Among the Oldest and Most Respected Programs

A combination of theoretical coursework and practical application
The University of Kansas School of Public Affairs and Administration is unique in offering students both academic and workplace-based professional development education to strengthen the provision of public services in society. It is this signature combination, rigorous academic study, and practical experience that consistently places us among the top-ranked programs in the country by U.S. News and World Report.

Our students graduate ready and able to step into their communities on a state, local, federal, business, or non-profit level, equipped with the knowledge and skills to serve. Our MPA students and our MUP students have a nearly 100% placement rate within six months of graduation.

Tradition of Excellence
Our Edwin O. Stene Master's of Public Administration (MPA) program is one of the oldest and most respected programs in the United States, beginning with our local government leadership program founded in 1948. Since 1998, our tradition of excellence in educating students at the masters’ level has been recognized by U.S. News and World Report with a #1 ranking in local government management.

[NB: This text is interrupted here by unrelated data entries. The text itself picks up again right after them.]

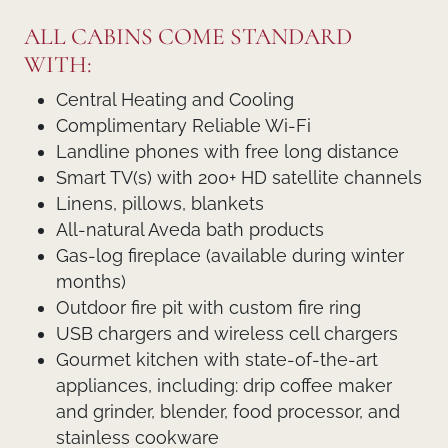
ALL CABINS COME STANDARD
WITH:
Central Heating and Cooling
Complimentary Reliable Wi-Fi
Landline phones with free long distance
Smart TV(s) with 200+ HD satellite channels
Linens, pillows, blankets
All-natural Aveda bath products
Gas-log fireplace (available during winter
months)
Outdoor fire pit with custom fire ring
USB chargers and wireless cell chargers
Gourmet kitchen with state-of-the-art
appliances, including: drip coffee maker
and grinder, blender, food processor, and
stainless cookware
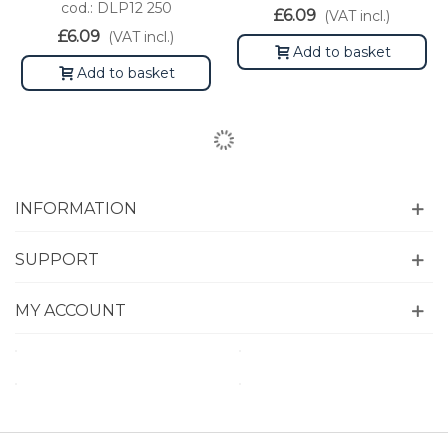
cod.: DLP12 250
£6.09
(VAT incl.)
£6.09
(VAT incl.)
Add to basket
Add to basket
INFORMATION
SUPPORT
MY ACCOUNT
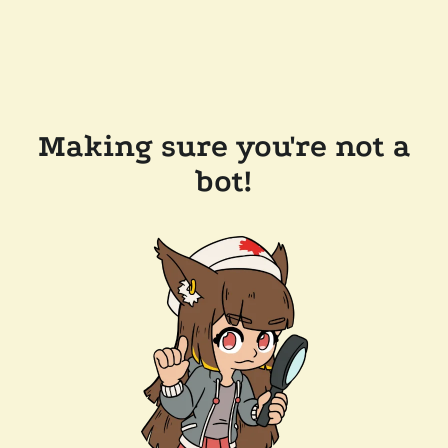
Making sure you're not a
bot!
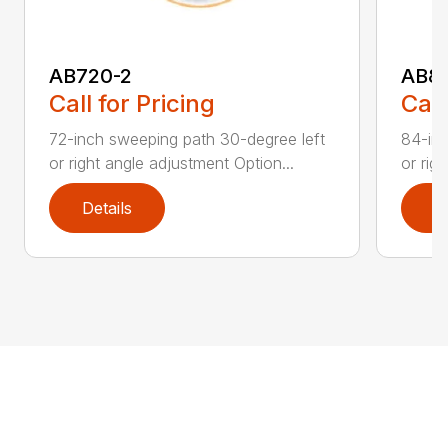
AB720-2
AB8
Call for Pricing
Call
72-inch sweeping path 30-degree left
84-inc
or right angle adjustment Option...
or rig
Details
D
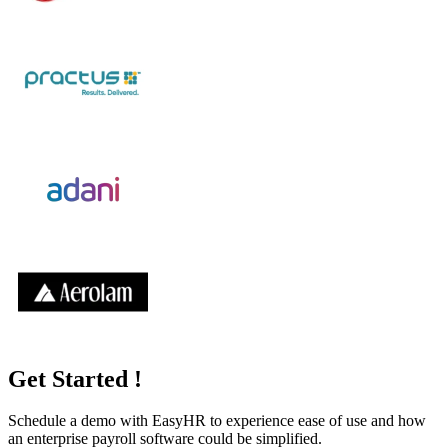
Get Started !
Schedule a demo with
EasyHR
to experience ease of use and how
an enterprise payroll software could be simplified.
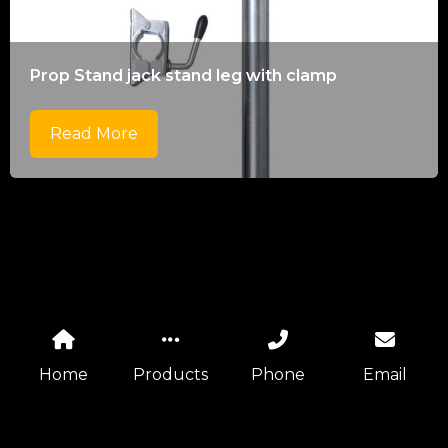
Prop Stand jack stand leg with clamp
Read More
Home
Products
Phone
Email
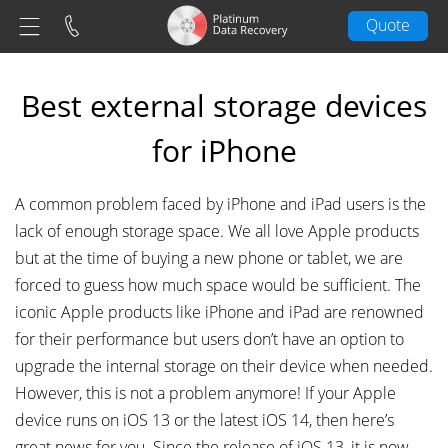
Quote
Best external storage devices
for iPhone
A common problem faced by iPhone and iPad users is the
lack of enough storage space. We all love Apple products
but at the time of buying a new phone or tablet, we are
forced to guess how much space would be sufficient. The
iconic Apple products like iPhone and iPad are renowned
for their performance but users don’t have an option to
upgrade the internal storage on their device when needed.
However, this is not a problem anymore! If your Apple
device runs on iOS 13 or the latest iOS 14, then here’s
great news for you. Since the release of iOS 13, it is now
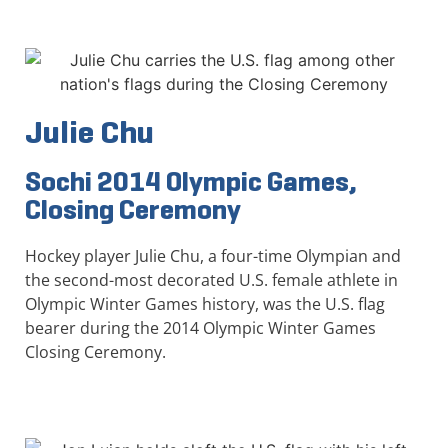
Julie Chu
Sochi 2014 Olympic Games,
Closing Ceremony
Hockey player Julie Chu, a four-time Olympian and
the second-most decorated U.S. female athlete in
Olympic Winter Games history, was the U.S. flag
bearer during the 2014 Olympic Winter Games
Closing Ceremony.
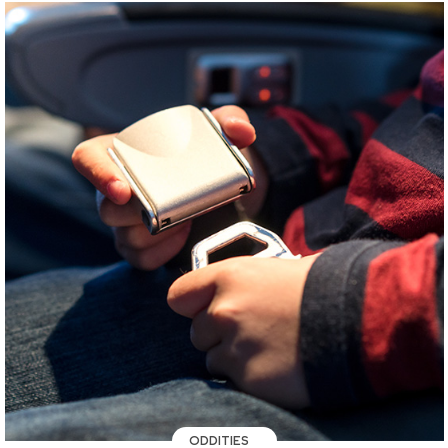
ODDITIES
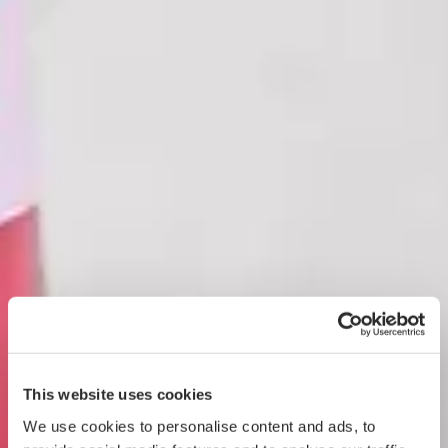
This website uses cookies
We use cookies to personalise content and ads, to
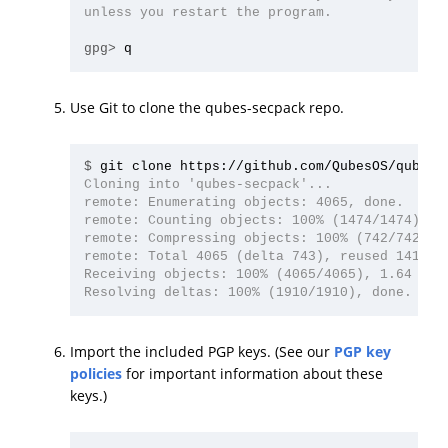
unless you restart the program.

gpg>
Use Git to clone the qubes-secpack repo.
$
Cloning into 'qubes-secpack'...

remote: Enumerating objects: 4065, done.

remote: Counting objects: 100% (1474/1474), do
remote: Compressing objects: 100% (742/742), d
remote: Total 4065 (delta 743), reused 1413 (d
Receiving objects: 100% (4065/4065), 1.64 MiB 
Import the included PGP keys. (See our
PGP key
policies
for important information about these
keys.)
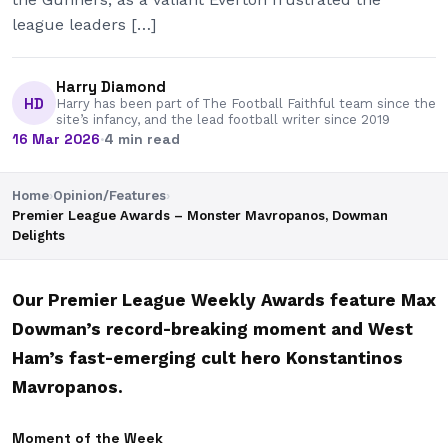
league leaders […]
Harry Diamond
HD
Harry has been part of The Football Faithful team since the
site’s infancy, and the lead football writer since 2019
16 Mar 2026
·
4 min read
Home
›
Opinion/Features
›
Premier League Awards – Monster Mavropanos, Dowman
Delights
Our Premier League Weekly Awards feature Max
Dowman’s record-breaking moment and West
Ham’s fast-emerging cult hero Konstantinos
Mavropanos.
Moment of the Week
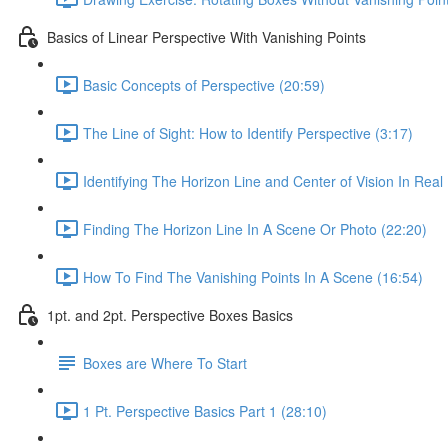
Basics of Linear Perspective With Vanishing Points
Basic Concepts of Perspective (20:59)
The Line of Sight: How to Identify Perspective (3:17)
Identifying The Horizon Line and Center of Vision In Real 
Finding The Horizon Line In A Scene Or Photo (22:20)
How To Find The Vanishing Points In A Scene (16:54)
1pt. and 2pt. Perspective Boxes Basics
Boxes are Where To Start
1 Pt. Perspective Basics Part 1 (28:10)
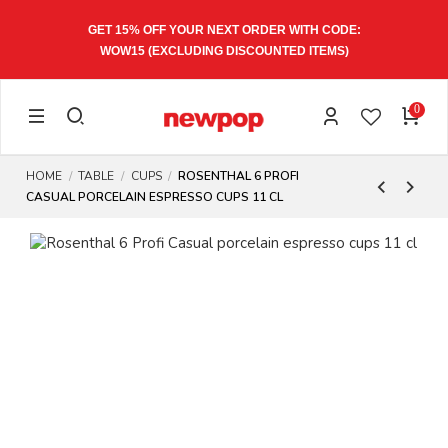
GET 15% OFF YOUR NEXT ORDER WITH CODE:
WOW15
(EXCLUDING DISCOUNTED ITEMS)
0
HOME
TABLE
CUPS
ROSENTHAL 6 PROFI
CASUAL PORCELAIN ESPRESSO CUPS 11 CL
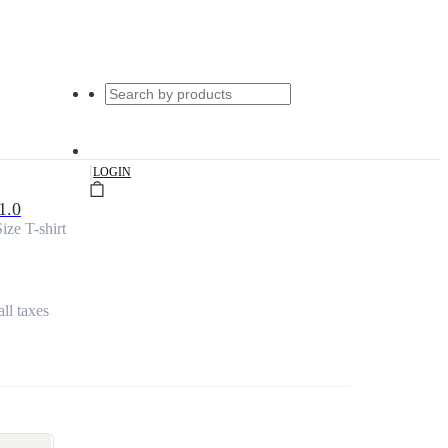
|
LOGIN
1.0
ize T-shirt
all taxes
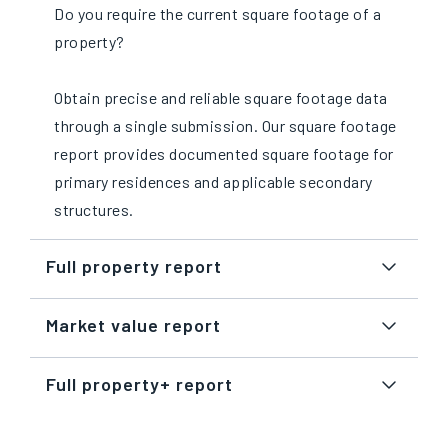
Do you require the current square footage of a
property?
Obtain precise and reliable square footage data
through a single submission. Our square footage
report provides documented square footage for
primary residences and applicable secondary
structures.
Full property report
Market value report
Full property+ report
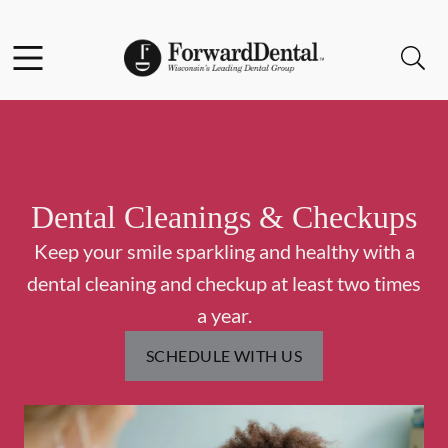
Skip to content
Facebook
Instagram
Open header
Open searchbar
Go to Home Page
Dental Cleanings & Checkups
Keep your smile sparkling and healthy with a
dental cleaning and checkup at least two times
a year.
SCHEDULE WITH US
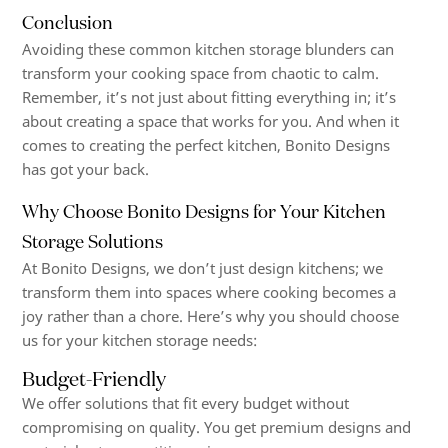
Conclusion
Avoiding these common kitchen storage blunders can
transform your cooking space from chaotic to calm.
Remember, it’s not just about fitting everything in; it’s
about creating a space that works for you. And when it
comes to creating the perfect kitchen, Bonito Designs
has got your back.
Why Choose Bonito Designs for Your Kitchen
Storage Solutions
At Bonito Designs, we don’t just design kitchens; we
transform them into spaces where cooking becomes a
joy rather than a chore. Here’s why you should choose
us for your kitchen storage needs:
Budget-Friendly
We offer solutions that fit every budget without
compromising on quality. You get premium designs and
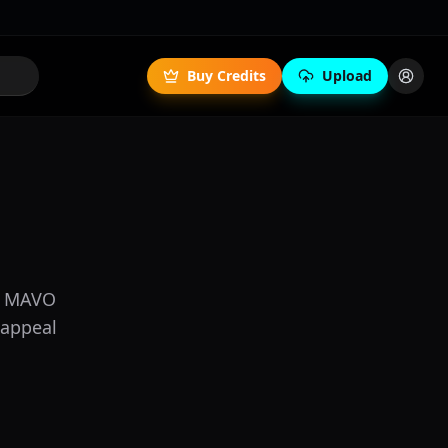
Buy Credits
Upload
s, MAVO
 appeal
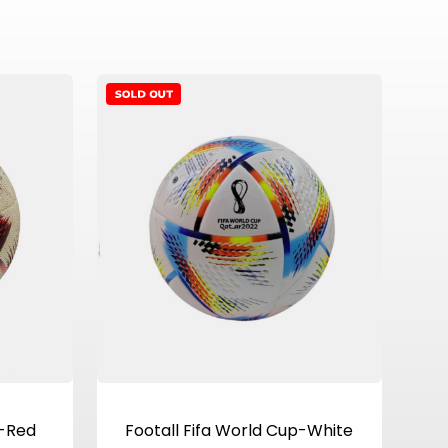
View Product
p-Red
Footall Fifa World Cup-White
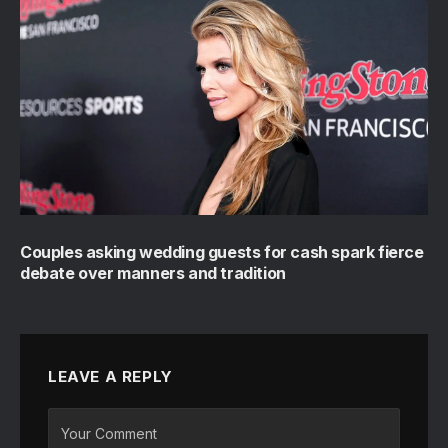
Couples asking wedding guests for cash spark fierce
debate over manners and tradition
LEAVE A REPLY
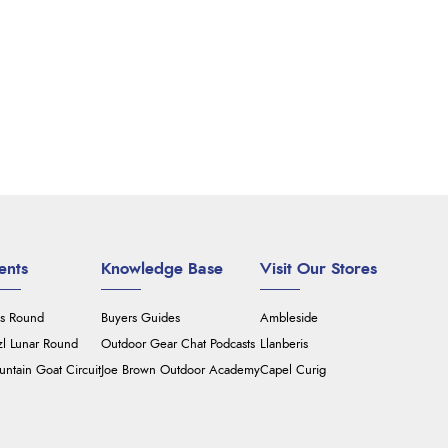
ents
Knowledge Base
Visit Our Stores
's Round
Buyers Guides
Ambleside
zl Lunar Round
Outdoor Gear Chat Podcasts
Llanberis
ntain Goat Circuit
Joe Brown Outdoor Academy
Capel Curig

Competencies in Line with NASPAA Guidelines
Our programs are designed to ensure that, upon graduation, all students have a strong command over the five universal competencies specified by the Network of Schools of Public Policy, Affairs, and Administration (NASPAA). These competencies reflect the behavioral and skill foundations for effective public sector careers. These universal competencies are to:

  1. Lead and manage in public governance;
  2. Participate in and contribute to the public policy process;
  3. Analyze, synthesize, think critically, solve problems and make decisions;
  4. Articulate and apply a public service perspective; and
  5. Communicate and interact productively with a diverse and changing workforce and citizenry.

Planning Roots Run Deep
Our program granted its first degree back in 1975 and has maintained a strong track record of preparing Jayhawk planners for meaningful, fulfilling careers that make a difference in how people live in communities ever since.

Urban planning was born out of the 1893 Chicago World's Exhibition, which prompted discussions about how communities could start to plan for better living conditions. KU Naturalist Lewis Lindsay Dyche was instrumental in the Exhibition, bringing one of the largest, life-like dioramas to display the natural habitat of wildlife on the prairie and demonstrate the importance of conservation.

In 1904, planning pioneers, George Kessler, and Henry Wright designed the KU Campus Master Plan. George Kessler is credited with planning the parks and boulevards of Kansas City, and Henry Wright was a Radburn designer and member of the Regional Planning Association of America and born in Lawrence, Kansas.

Home to KU, Lawrence, Kansas, has ties to urban planning. Lawrence's main street, Massachusetts Street won the Great Places in American Streets Award from the American Planning Association.